What is GDPR (General Data Protection Regulation)? GDPR includes some key concepts and these are to be complied by enterprises so as to attain better transparency and trust when dealing with customers in business transactions.
What Is GDPR?
General Data Protection Regulation (GDPR) is a regulation to protect the personal data and privacy of the citizens of the European Union (EU) and this is to be followed by businesses dealing with transactions within the EU and also who are outside who have the EU citizens personal data with them. Any enterprise that becomes non-compliant has to deal with paying hefty fines and may have to lose their business in dealing with the customer data. GDPR needs that enterprises have their security standards ready and their processes in place to achieve the compliance rules and abide by them. The key elements that are included in the GDPR are as follows:
- The right to be forgotten
- Obtaining valid consent from the customers
- Access to data
The Concept of the Right to be Forgotten
This rule states that the customer can demand that companies that have his personal data erase that whenever required. But there are some exceptions to it. Certain laws require that enterprises in the US maintain records to comply with HIPAA-like security standards. Hence the right to be forgotten cannot supersede certain laws for some data controllers and companies. Below given are the steps that have to be taken by the enterprises:
- Enterprises need to design a data inventory to know about the whereabouts of the customer’s personal data.
- They need to determine if personal data can be erased if requested and if no, then the reasons for not being able to do so.
- A proper data erasure request process has to be in place
- The staff has to be provided training to handle the erasure requests from the customers
Obtain Valid Consent from the Customers
Previously, the data collected by enterprises from its customers could be used for anything and everything. But now, under GDPR, enterprises need to maintain a structured data processing and personal information can be used only for matters of legitimate interest. The data processing has to follow lawful grounds such as the ones given underneath:
- Any specific purpose needs to have prior consent
- To deliver on a current project before another one is undertaken
- Legal obligation
- Interests of the customers have to be protected
Transparency is the Core of GDPR
Below mentioned are the points to prove it:
- Terms and conditions must not be included in the consent form. Consent has to be free and should never be a condition.
- Consent should be clear with no hidden contradictions.
- Consent should be prioritized and segregated by types like for advertising or analytics purpose and can be used only for that.
- There can be no compulsion on the user to check every box of consent.
- All the consented materials are to be retained by the enterprises as proof.

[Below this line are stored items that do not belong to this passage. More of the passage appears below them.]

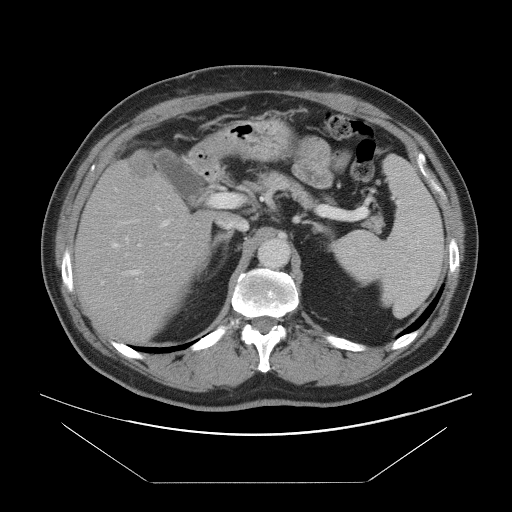
Contrast-enhanced abdominal CT, one axial slice. Intravenous contrast given. Soft-tissue window (W 400 / L 40 HU). 5 mm slice thickness. 512 × 512 image matrix. From the clinical record (not read from this slice): patient: male, age 60 years at operation; diagnosis: colorectal cancer liver metastases, imaged before liver resection; multiple liver metastases: no; largest metastasis: 7 cm; disease in both lobes: yes.
Structures marked on this image (manually delineated by an expert):
- hepatic veins: bounding box (x1, y1, x2, y2) in pixels: (112, 186, 169, 256)
- liver: (76, 154, 213, 343)
- planned liver remnant (the part of the liver to remain after resection): (76, 176, 212, 343)
- portal vein (with intrahepatic branches): (123, 193, 228, 272)
- liver metastasis: (129, 157, 155, 180)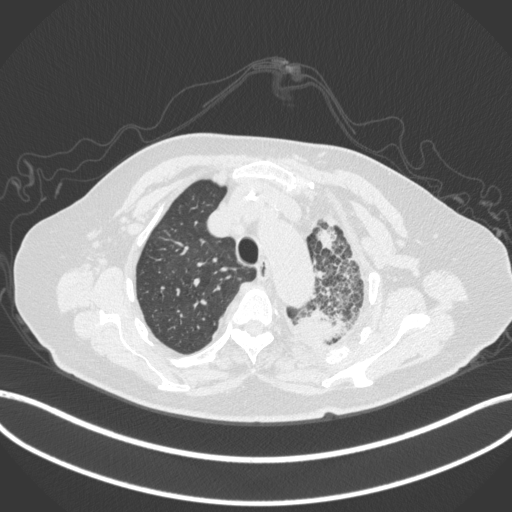
Chest CT, one axial slice; slice 311 of 399 in the series (ordered by position); reconstruction kernel B31f; 120 kVp; lung window (W 1500 / L -600 HU); 1 mm slice thickness; 512 × 512 image matrix, field of view 400 × 400 mm. Patient: female, 75 years. Case-level facts recorded for this patient, not image findings: clinical TNM (as recorded): T3 N3 M1.
Structures marked on this image (rectangle marked by the reading radiologist):
- lung tumour (recorded histology: adenocarcinoma): box from (x=291, y=308) to (x=348, y=348) px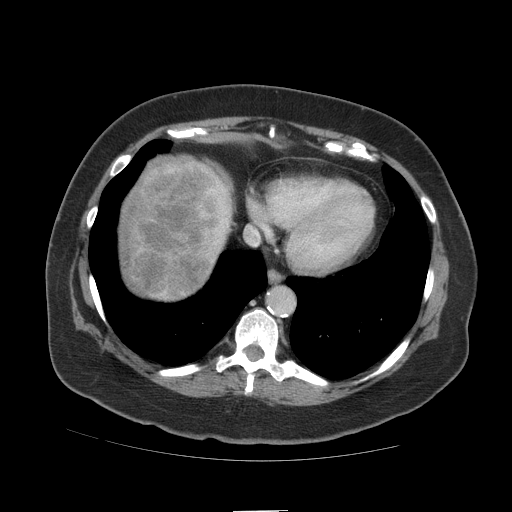
Contrast-enhanced abdominal CT (liver protocol), one axial slice; reconstruction kernel STANDARD; 140 kVp; soft-tissue window (W 400 / L 40 HU); 512 × 512 image matrix, field of view 420 × 420 mm. From the clinical record (not read from this slice): diagnosis: hepatocellular carcinoma (patient treated with transarterial chemoembolisation; whether this scan precedes or follows treatment is not stated here); TNM stage (as recorded): Stage-IVB.
Annotated regions visible in this slice (semi-automatic segmentation, software-assisted and operator-edited):
- liver parenchyma outside the tumour (the mass and vessels are separate outlines, so this box may not span the whole liver): bounding box (x1, y1, x2, y2) in pixels: (120, 156, 232, 300)
- mass: (121, 160, 230, 295)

- The users can withdraw from the consent at any time of their choice without any obligation.
Access/Portability to Data
Data portability, which means that personal data can be ported from the data controller to the customer, has been provided in GDPR. The customer has provided his personal information to the controller and has provided consent to be used by the enterprises. Now, even though the controller has been processing the personal data of the customer, the customer has the right to ask back the data and reuse it for their own personal tasks. It can also be diverted to other services. Hence, there are procedures that have to be followed by data controllers when giving back the data. The processed data that is online has to be in a readable format so that it can be easily read, copied or transferred. The customers are at an advantage since the privacy rights solely rest on them. But the catch here is that data like the media files of songs and photos can be ported back but not the behavioral data determined from the analysis done by the enterprises. Such data is out of the portability ambit and also the data security while exporting has to be provided by the enterprises. Enterprises can avail CASB solutions that would make their GDPR compliance easier with security policies imposed after deploying these solutions.